Was ist also die Frucht, die seine Hingabe uns bringt? Sagen wir es mit einem alten Liedvers:

„Durch dein Gefängnis, Gottes Sohn,
Ist uns die Freiheit kommen,
Dein Kerker ist der Gnadenthron,
Die Freistatt aller Frommen,
Denn gingst du nicht die Knechtschaft ein,
Müsst’ unsre Knechtschaft ewig sein.“

Das ist die Freiheit, die Frucht seiner Hingabe: Befreiung aus dem Steckenbleiben in dem, was uns hinabzieht, was uns krank und böse macht. Und Befreiung zur „herrlichen Freiheit der Kinder Gottes“ (Röm 8,21); in ihr spricht er uns mündig und stellt uns auf die eigenen Füße. Dafür opfert er sich auf. Und dafür sorgt er auch heute. Denn sein Ende ist zugleich Anfang. Neuanfang. Neuanfang mit uns.

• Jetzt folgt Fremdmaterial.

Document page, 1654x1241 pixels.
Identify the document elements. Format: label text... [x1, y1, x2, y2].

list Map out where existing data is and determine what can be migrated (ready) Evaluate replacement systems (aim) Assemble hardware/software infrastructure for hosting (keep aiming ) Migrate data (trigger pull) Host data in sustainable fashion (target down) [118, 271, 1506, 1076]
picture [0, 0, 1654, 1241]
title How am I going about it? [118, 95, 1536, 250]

Als der, der sich für uns eingesetzt hat, ist er wieder und wieder hilfreich unter uns. Seine Hingabe ist ja kein Rücktritt. Er bleibt das Haupt derer, die nach ihm kommen. Er will mit ihnen sein und wünscht, dass wir mit ihm sind. Der heutige Sonntag trägt seit alters den lateinischen Namen „Lätare“, und damit ist uns das Schöne gesagt: „Freut euch!“ (Jes 66,10). So hat es auch der Engel an Weihnachten den Hirten mitgeteilt: „Siehe, ich verkündige euch große Freude, die allem Volk widerfahren wird“ (Lk 2,10). Für euch alle ist der große Helfer da und ist jeder Zeit anrufbar.

Vorhin hieß es: Wenn zwei das gleiche sagen, ist es nicht unbedingt das selbe. Wir dürfen es jetzt auch so formulieren: Selbst wenn zwei nicht dasselbe tun, so kann beides gleichwohl zusammenpassen: das, was er tut, und das, was daraufhin auch wir tun dürfen. Die er freigestellt hat, die lässt er nicht mehr los. Die Freiheit, die er uns verschafft, die bewährt sich darin, dass auch wir uns gern in seiner Reichweite aufhalten. Dann kann man im Blick auch auf uns singen (EG Nr. 98):

„Korn, das in die Erde, in den Tod versinkt,

Keim, der aus dem Acker in den Morgen dringt.

Liebe lebt auf, die längst erstorben schien.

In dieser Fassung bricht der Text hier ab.